Set up your Google Cloud project, activate the Cloud TPU API, and create a service account by following the instructions in Set up the Cloud TPU environment.

Create a TPU

The following steps show how to create a TPU VM, which will serve your model.

  1. Create environment variables:

    export PROJECT_ID=PROJECT_ID
    export ACCELERATOR_TYPE=ACCELERATOR_TYPE
    export ZONE=ZONE
    export RUNTIME_VERSION=v2-alpha-tpuv5-lite
    export SERVICE_ACCOUNT=SERVICE_ACCOUNT
    export TPU_NAME=TPU_NAME
    export QUEUED_RESOURCE_ID=QUEUED_RESOURCE_ID
    

    Environment variable descriptions

    PROJECT_ID
    The ID of your Google Cloud project.
    ACCELERATOR_TYPE
    The accelerator type specifies the version and size of the Cloud TPU you want to create. Different Llama 2 model sizes have different TPU size requirements:
    • 7B: v5litepod-4 or larger
    • 13B: v5litepod-8 or larger
    • 70B: v5litepod-16 or larger
    ZONE
    The zone where you want to create your Cloud TPU.

----------

- **WRITTEN TASK A**
Retype every line of the records, leaving out the picture markers.
The records have no connection to the TPU setup instructions.

----------

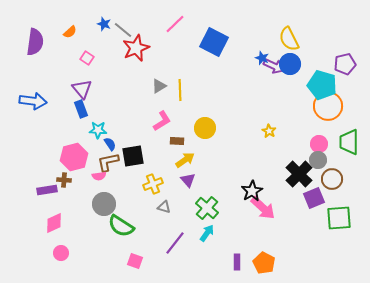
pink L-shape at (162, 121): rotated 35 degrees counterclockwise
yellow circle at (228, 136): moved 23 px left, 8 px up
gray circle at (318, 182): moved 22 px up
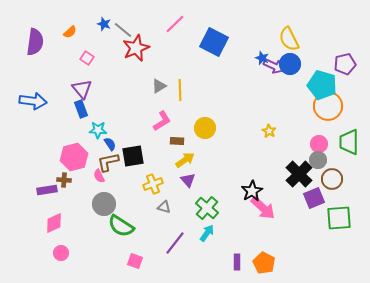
pink semicircle at (99, 176): rotated 72 degrees clockwise
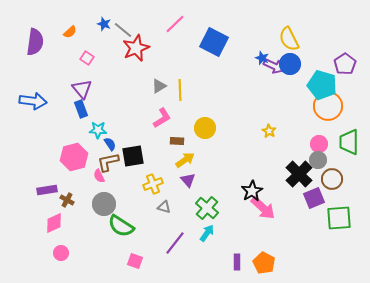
purple pentagon at (345, 64): rotated 20 degrees counterclockwise
pink L-shape at (162, 121): moved 3 px up
brown cross at (64, 180): moved 3 px right, 20 px down; rotated 24 degrees clockwise
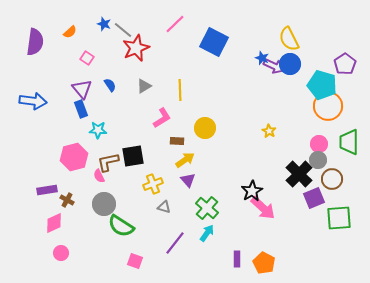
gray triangle at (159, 86): moved 15 px left
blue semicircle at (110, 144): moved 59 px up
purple rectangle at (237, 262): moved 3 px up
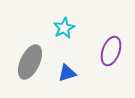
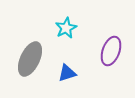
cyan star: moved 2 px right
gray ellipse: moved 3 px up
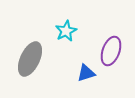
cyan star: moved 3 px down
blue triangle: moved 19 px right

----------

- **WRITTEN TASK B**
Answer these questions from the TPU setup instructions:
(i) What value is assigned to RUNTIME_VERSION?
(ii) What is the smallest accelerator type listed for the 13B Llama 2 model?
(iii) What does the ZONE variable specify?

- **COMPLETE RESPONSE A**
pink L-shape at (162, 121): rotated 35 degrees counterclockwise
yellow circle at (228, 136): moved 23 px left, 8 px up
gray circle at (318, 182): moved 22 px up
pink semicircle at (99, 176): rotated 72 degrees clockwise
purple pentagon at (345, 64): rotated 20 degrees counterclockwise
pink L-shape at (162, 121): moved 3 px up
brown cross at (64, 180): moved 3 px right, 20 px down; rotated 24 degrees clockwise
gray triangle at (159, 86): moved 15 px left
blue semicircle at (110, 144): moved 59 px up
purple rectangle at (237, 262): moved 3 px up
cyan star: moved 2 px right
gray ellipse: moved 3 px up
cyan star: moved 3 px down
blue triangle: moved 19 px right

- **COMPLETE RESPONSE B**
(i) v2-alpha-tpuv5-lite
(ii) v5litepod-8
(iii) The zone where you want to create your Cloud TPU.